§ **Work task A**
Answer these questions using the post on Kota Kinabalu below. Mark each answer with its number.
(i) In what car and along which road did the writer ride with the senior state minister?
(ii) Which two Australian cities does the writer name when describing public sea foreshores?
(iii) In which decades were land titles in KK granted patchwork-style?
§ **Work task B**
In the post on Kota Kinabalu below, rewrite the paragraph beginning "Having lived at Inanam all my life" as a short bulleted list that keeps its main facts.
§ **Work task C**
From the post on Kota Kinabalu below, list every long-term plan the writer gives as an example when asking the minister about plans for the city.

§ **Text segment**
┄┄┄┄┄┄┄┄┄┄
Kota Kinabalu in 50 Years

Putatan Beach

View from Putatan foreshore

[Reposted and updated with pictures]

Flanegan’s wish-list for an MRT (Mass Rail Transport) Metro for Kota Kinabalu reminds me of the time I shared a ride with a senior state minister some years ago. We were enjoying the nice ride in his Mercedes along the Likas Coastal Highway and taking in the scenery when I asked him whether he and his cabinet colleagues have any long-term planning for Kota Kinabalu. I mean, really long-term plans, like a new airport, subway, a Putrajaya – the plans that a think tank should consider seriously for KK in 50 years. His answer was there is no committee but he believe there are some DBKK plans – not exactly a reassuring answer from a member of a group comprising our top twelve government state leaders.

Vancouver City

The Grids of Vancouver

Kota Kinabalu

Patchwork Kota Kinabalu

For those of us who have travelled a bit and have seen huge metropolitans metropoleis like New York, London, Tokyo, Jakarta, Manila, Bangkok, etc., it is obvious which city planner has the better foresight. Cluttered and haphazard Manila and Jakarta are huge messes in terms of city planning while the developed countries cities like Tokyo, Seoul and London reflect the foresight and long-term thinking of the city planners. Just use Google Earth and admire the ordered grids of Chicago, or even Singapore, and compare these to Jakarta or Bangkok. I guess our cities, including Kota Kinabalu, are somewhere in between. I fear though that this trend is regressing as our city planners grappled with urban sprawl. I think much of these problems goes way back when land titles in KK were granted patchwork-style in the 50s and 60s .

Having lived at Inanam all my life, I saw Jesselton, when it was essentially a one-pony town, grew to be a big busy city as it now. Sadly, one of the things that I see we are losing almost daily are public access to the foreshore, be it the sea or the river. In the past you can choose a spot anywhere between Yayasan Sabah at Likas, down south along the coast to the Kinarut, and pretty much you can have a nice picnic spot of your own choosing. I guess those days are long past. I always envy the Aussies when I visit their cities like Perth and Brisbane where it seems the whole city sea foreshore are wide expanse of nicely-tended green lawns with leafy tress for public uses. In summer, hundreds of families are picnicking, enjoying the free (unencumbered) and free (no cost) spaces fronting the oceans. Tulips and daffodils are in full bloom, dogs and kids are cart-wheeling and gamboling in the green grass, frisbees are flying…ah, you get the picture.
┄┄┄┄┄┄┄┄┄┄
§ **Dataset content**
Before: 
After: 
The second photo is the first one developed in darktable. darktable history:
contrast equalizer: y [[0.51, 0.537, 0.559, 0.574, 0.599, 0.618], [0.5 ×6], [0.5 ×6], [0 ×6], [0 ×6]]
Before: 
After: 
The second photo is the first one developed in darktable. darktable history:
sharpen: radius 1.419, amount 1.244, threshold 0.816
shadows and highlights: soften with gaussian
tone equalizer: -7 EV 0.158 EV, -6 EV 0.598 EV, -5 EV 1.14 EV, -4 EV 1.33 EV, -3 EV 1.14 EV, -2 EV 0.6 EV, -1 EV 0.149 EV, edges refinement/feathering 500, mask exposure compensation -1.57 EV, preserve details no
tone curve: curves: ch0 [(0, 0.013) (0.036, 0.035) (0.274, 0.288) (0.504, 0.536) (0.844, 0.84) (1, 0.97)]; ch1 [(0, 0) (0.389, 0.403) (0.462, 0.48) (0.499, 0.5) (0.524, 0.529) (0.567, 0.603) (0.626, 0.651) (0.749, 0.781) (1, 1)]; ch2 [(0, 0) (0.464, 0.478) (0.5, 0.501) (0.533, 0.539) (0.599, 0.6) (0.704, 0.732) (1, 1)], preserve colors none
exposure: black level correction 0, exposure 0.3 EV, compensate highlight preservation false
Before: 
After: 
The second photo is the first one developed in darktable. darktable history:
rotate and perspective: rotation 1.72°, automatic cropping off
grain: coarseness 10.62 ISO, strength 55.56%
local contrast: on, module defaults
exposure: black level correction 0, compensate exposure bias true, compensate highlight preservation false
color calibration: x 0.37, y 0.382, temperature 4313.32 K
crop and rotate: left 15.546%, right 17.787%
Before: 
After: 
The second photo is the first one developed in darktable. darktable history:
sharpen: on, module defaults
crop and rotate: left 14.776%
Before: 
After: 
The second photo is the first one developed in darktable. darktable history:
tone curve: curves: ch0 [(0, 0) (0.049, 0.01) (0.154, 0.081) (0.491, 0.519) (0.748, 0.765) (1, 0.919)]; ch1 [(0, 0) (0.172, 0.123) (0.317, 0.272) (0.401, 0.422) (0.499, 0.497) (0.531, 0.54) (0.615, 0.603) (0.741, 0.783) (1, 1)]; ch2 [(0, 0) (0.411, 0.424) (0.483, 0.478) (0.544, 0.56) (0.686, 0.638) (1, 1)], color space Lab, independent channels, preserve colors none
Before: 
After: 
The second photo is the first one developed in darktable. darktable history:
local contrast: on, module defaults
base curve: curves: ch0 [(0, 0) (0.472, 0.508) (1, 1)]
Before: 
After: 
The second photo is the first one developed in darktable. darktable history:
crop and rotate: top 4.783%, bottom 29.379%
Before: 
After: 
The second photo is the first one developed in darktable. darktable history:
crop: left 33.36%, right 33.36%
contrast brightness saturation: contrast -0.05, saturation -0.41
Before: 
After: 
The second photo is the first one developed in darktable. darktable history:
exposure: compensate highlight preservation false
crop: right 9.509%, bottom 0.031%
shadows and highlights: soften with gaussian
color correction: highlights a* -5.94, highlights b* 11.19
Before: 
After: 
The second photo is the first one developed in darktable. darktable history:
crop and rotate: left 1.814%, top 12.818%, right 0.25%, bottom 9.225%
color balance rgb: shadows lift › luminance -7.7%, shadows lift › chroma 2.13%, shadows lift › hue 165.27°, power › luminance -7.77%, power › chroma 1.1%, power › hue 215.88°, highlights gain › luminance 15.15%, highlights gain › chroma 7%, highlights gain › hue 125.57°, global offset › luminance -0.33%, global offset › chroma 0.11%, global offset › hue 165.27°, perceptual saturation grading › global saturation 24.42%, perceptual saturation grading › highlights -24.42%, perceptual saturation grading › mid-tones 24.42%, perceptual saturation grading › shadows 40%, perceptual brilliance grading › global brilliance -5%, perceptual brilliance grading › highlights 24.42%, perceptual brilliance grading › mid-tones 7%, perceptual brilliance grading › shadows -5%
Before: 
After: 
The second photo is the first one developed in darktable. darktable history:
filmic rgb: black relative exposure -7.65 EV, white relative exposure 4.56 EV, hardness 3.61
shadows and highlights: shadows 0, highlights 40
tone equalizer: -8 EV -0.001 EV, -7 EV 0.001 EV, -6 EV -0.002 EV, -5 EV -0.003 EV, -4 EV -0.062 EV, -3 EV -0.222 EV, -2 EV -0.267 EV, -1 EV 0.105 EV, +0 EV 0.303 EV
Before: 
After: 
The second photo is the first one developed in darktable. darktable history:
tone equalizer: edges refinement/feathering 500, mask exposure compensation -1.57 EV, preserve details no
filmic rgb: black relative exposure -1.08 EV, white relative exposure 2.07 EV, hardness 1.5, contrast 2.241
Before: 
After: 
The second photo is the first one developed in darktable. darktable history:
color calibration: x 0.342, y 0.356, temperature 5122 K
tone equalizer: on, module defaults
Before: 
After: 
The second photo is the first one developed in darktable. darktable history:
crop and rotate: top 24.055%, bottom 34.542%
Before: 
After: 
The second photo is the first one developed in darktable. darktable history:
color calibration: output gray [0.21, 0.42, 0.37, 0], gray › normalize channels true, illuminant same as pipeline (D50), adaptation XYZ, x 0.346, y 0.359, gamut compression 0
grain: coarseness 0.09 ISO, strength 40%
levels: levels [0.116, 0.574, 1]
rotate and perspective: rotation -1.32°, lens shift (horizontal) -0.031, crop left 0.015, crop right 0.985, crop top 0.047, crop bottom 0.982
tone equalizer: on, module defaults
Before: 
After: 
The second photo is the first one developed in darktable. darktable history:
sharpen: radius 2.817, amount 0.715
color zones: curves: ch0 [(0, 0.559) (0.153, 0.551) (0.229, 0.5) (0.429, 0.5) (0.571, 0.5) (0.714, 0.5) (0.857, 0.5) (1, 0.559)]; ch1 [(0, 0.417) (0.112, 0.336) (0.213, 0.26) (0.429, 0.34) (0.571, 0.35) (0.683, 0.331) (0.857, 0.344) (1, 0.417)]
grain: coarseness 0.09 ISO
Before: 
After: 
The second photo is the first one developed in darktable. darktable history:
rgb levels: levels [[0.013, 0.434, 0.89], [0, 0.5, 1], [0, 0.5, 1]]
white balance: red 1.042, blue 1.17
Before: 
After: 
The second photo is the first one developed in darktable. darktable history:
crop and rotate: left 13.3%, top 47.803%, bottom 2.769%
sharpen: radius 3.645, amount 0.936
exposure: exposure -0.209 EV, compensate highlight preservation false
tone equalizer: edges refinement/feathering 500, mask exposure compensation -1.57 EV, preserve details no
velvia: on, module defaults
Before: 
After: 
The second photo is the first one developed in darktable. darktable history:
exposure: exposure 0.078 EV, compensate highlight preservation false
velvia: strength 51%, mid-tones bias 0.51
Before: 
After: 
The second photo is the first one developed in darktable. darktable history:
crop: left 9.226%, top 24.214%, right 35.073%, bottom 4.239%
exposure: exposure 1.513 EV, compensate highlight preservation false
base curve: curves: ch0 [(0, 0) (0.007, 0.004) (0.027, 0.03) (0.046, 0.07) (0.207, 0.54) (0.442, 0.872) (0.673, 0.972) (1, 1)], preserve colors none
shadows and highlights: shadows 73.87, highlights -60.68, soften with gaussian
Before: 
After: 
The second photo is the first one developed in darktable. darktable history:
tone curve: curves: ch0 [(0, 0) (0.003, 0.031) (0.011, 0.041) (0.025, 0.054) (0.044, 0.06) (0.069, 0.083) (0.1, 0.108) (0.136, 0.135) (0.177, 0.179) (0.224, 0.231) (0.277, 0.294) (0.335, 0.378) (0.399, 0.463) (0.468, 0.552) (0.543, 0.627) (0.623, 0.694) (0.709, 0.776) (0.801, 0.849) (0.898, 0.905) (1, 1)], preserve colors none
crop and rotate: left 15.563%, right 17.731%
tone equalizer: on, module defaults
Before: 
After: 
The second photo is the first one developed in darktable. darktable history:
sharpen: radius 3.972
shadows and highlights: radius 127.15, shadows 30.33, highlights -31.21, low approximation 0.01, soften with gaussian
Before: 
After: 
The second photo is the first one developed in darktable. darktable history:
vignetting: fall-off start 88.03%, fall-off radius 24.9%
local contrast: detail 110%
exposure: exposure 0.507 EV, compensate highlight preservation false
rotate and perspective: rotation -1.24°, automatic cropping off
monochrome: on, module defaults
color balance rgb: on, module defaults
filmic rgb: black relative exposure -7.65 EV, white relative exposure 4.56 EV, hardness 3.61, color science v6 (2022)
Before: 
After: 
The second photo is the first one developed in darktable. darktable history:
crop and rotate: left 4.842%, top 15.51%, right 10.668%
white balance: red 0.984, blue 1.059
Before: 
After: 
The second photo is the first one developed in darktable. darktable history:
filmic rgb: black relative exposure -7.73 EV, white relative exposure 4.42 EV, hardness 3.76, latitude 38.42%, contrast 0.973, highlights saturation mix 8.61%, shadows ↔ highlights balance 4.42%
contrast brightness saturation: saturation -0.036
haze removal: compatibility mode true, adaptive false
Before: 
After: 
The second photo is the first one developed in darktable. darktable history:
┄┄┄┄┄┄┄┄┄┄
§ **Answer area A**
(i) In the minister's Mercedes, along the Likas Coastal Highway.
(ii) Perth and Brisbane.
(iii) In the 50s and 60s.

§ **Answer area B**
- The writer has lived at Inanam all their life and watched Jesselton grow from a one-pony town into a big, busy city.
- Public access to the foreshore, whether by the sea or the river, is being lost almost daily.
- In the past, a person could pick a picnic spot anywhere along the coast from Yayasan Sabah at Likas south to Kinarut. Those days are long past.
- The writer envies Australian cities such as Perth and Brisbane, where the sea foreshore seems to be wide, well-kept green lawns with leafy trees for public use.
- In summer there, hundreds of families picnic in these free, open spaces facing the ocean.

§ **Answer area C**
- A new airport
- A subway
- A Putrajaya